From the visitor center area at Sunrise we could access the Mount Burroughs trail. Named after the naturalist John Burroughs (a contemprary of John Muir and Teddy Roosevelt and author of many fine books on the natural world) the Burroughs Mountains are a small range containing 3 peaks, 1st, 2nd, and 3rd Burroughs between the Emmons and Winthrop Glaciers, two of the largest glaciers on Mount Rainier. From sunrise we will hike 1st and 2nd Burroughs and hope to finally see some Mountain Goats up close and personally. Word is there are several herds hanging out in the area.
In the picture above Burroughs 1 & 2 are marked, as well as the trail back down to Sunrise.

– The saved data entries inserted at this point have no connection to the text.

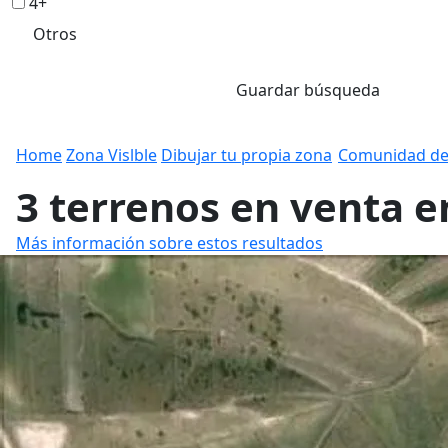
4+
Otros
Guardar búsqueda
Home
Zona Vislble
Dibujar tu propia zona
Comunidad de
3 terrenos en venta en
Más información sobre estos resultados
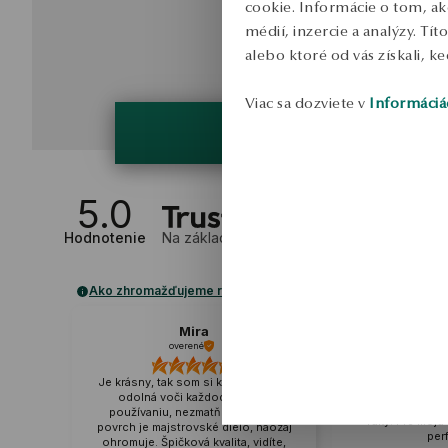
cookie. Informácie o tom, ak
médií, inzercie a analýzy. Tí
alebo ktoré od vás získali, ke
Viac sa dozviete v
Informáciá
5.0
Hodnotenie
Na základe
2
recenzií
Ako zhromažďujeme recenzie?
Mira
M
overené
Externá 
Je krásny, tak som si kúpil ďalší. Je
Krásny, je
odolná voči každodennému
zaujímavým st
používaniu, nezmatňuje. Lesklý
ruky. Pre moju 
povrch je majstrovské dielo, naozaj
per
ohromuje. Špičková kvalita, vidíte,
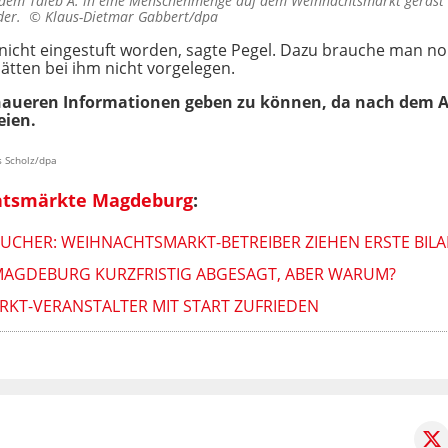
dem Taleb A. in eine Menschenmenge auf dem Weihnachtsmarkt gerast 
eder. ©
Klaus-Dietmar Gabbert/dpa
 nicht eingestuft worden, sagte Pegel. Dazu brauche man
ätten bei ihm nicht vorgelegen.
enaueren Informationen geben zu können, da nach dem Abl
eien.
s Scholz/dpa
tsmärkte Magdeburg
:
CHER: WEIHNACHTSMARKT-BETREIBER ZIEHEN ERSTE BIL
AGDEBURG KURZFRISTIG ABGESAGT, ABER WARUM?
T-VERANSTALTER MIT START ZUFRIEDEN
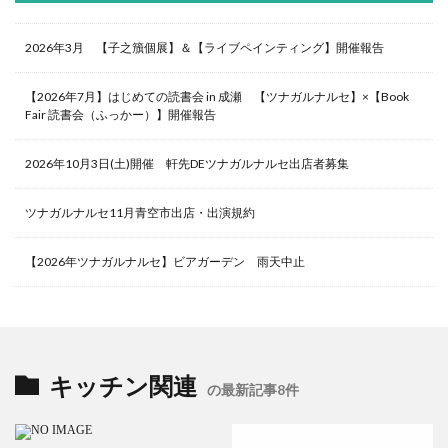
2026年3月 【子之籏個展】＆【ライブペインティング】開催報告
【2026年7月】はじめての読書会 in 成瀬 【ツナガルナルセ】×【Book
Fair 読書会（ふっかー）】開催報告
2026年10月3日(土)開催 軒先DEツナガルナルセ出店者募集
ツナガルナルセ11月青空市出店・出演規約
【2026年ツナガルナルセ】ビアガーデン 雨天中止
キッチン関連
の最新記事8件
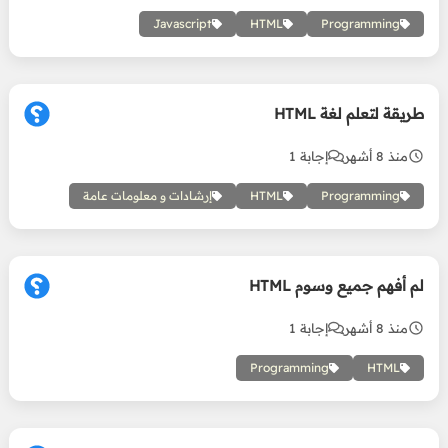
Javascript
HTML
Programming
طريقة لتعلم لغة HTML
منذ 8 أشهر
إجابة 1
Programming
HTML
إرشادات و معلومات عامة
لم أفهم جميع وسوم HTML
منذ 8 أشهر
إجابة 1
Programming
HTML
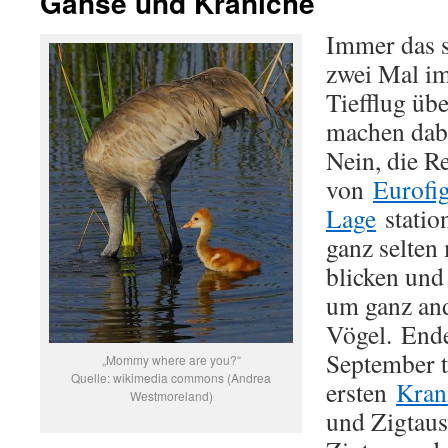
Gänse und Kraniche
Immer das s
zwei Mal im
Tiefflug üb
machen dab
Nein, die Re
von
Eurofig
Lage
station
ganz selten
blicken und
um ganz and
Vögel. End
September t
„Mommy where are you?“
Quelle: wikimedia commons (Andrea
ersten
Kran
Westmoreland)
und Zigtau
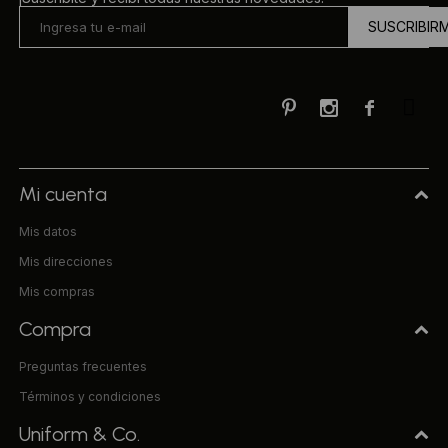
SUSCRIBIR



Mi cuenta
Mis datos
Mis direcciones
Mis compras
Compra
Preguntas frecuentes
Términos y condiciones
Uniform & Co.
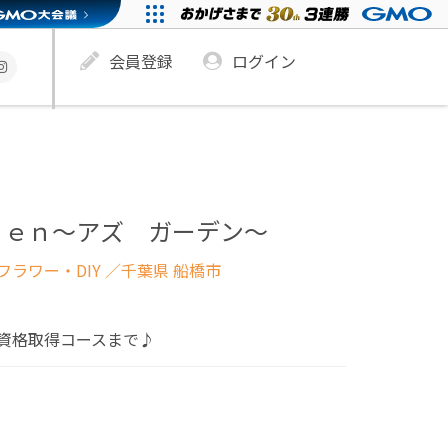
会員登録
ログイン
ｄｅｎ～アズ ガーデン～
ラワー・DIY
／千葉県 船橋市
資格取得コースまで♪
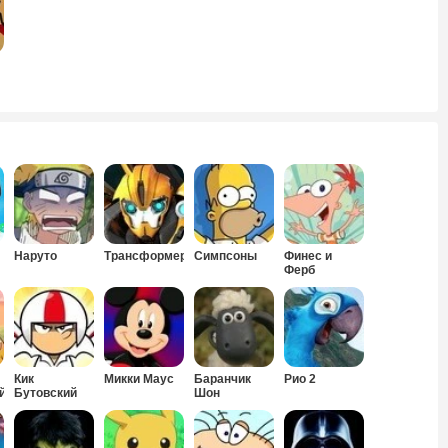
Наруто
Трансформеры
Симпсоны
Финес и
Ферб
Кик
Микки Маус
Баранчик
Рио 2
й
Бутовский
Шон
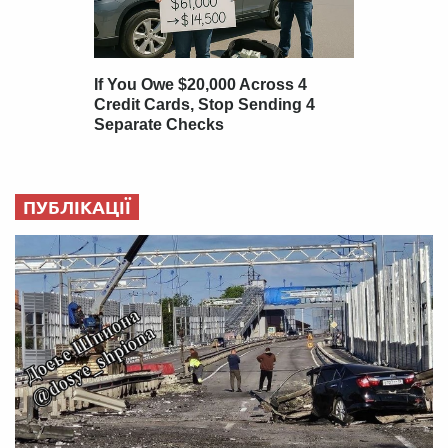
ПУБЛІКАЦІЇ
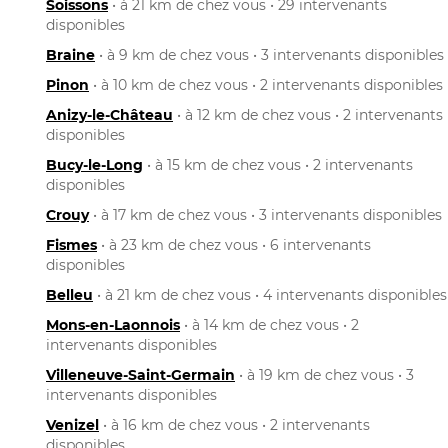
Soissons
• à 21 km de chez vous • 29 intervenants
disponibles
Braine
• à 9 km de chez vous • 3 intervenants disponibles
Pinon
• à 10 km de chez vous • 2 intervenants disponibles
Anizy-le-Château
• à 12 km de chez vous • 2 intervenants
disponibles
Bucy-le-Long
• à 15 km de chez vous • 2 intervenants
disponibles
Crouy
• à 17 km de chez vous • 3 intervenants disponibles
Fismes
• à 23 km de chez vous • 6 intervenants
disponibles
Belleu
• à 21 km de chez vous • 4 intervenants disponibles
Mons-en-Laonnois
• à 14 km de chez vous • 2
intervenants disponibles
Villeneuve-Saint-Germain
• à 19 km de chez vous • 3
intervenants disponibles
Venizel
• à 16 km de chez vous • 2 intervenants
disponibles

As you can see, much of the snow is gone in this area although there are still several rather large snowfields we will have to cross.
One of the snowfields we will have to cross. It doesn’t look like much but the slope of that snowfield is sufficient that falling would definitely mean a long slide if you had no means of arresting yourself. We have our hiking poles (an Ice Ax would be better) and figure they will be enough for these short crossings.
The upper slopes of First and Second Burroughs are mostly comprised of steep debris fields of hard slatelike rock. It’s difficult to walk on the unstable plates of rock and easy to stumble on, so we’re always thankful for well trod trails.
Even in this harsh environment the flowers always find a way to spring forth. It’s truly marvelous to walk along these forbidding mountain trails and find these meadows of brilliant wildflowers looking like someone had just planted them.
As we crested Second Burroughs we got this fantastic View of the climbing route from Glacier Basin. The large arrows outline the route up through the glaciers. The little arrow in the center points at 3 climbers crossing an Ice Fall on Emmons Glacier.
Looking down into Glacier Basin from Burroughs 2. The Arrow shows the high point of our hike in Glacier Basin a couple of days ago.
Looking back to the White River and the Campground from the Sunrise Rim Trail.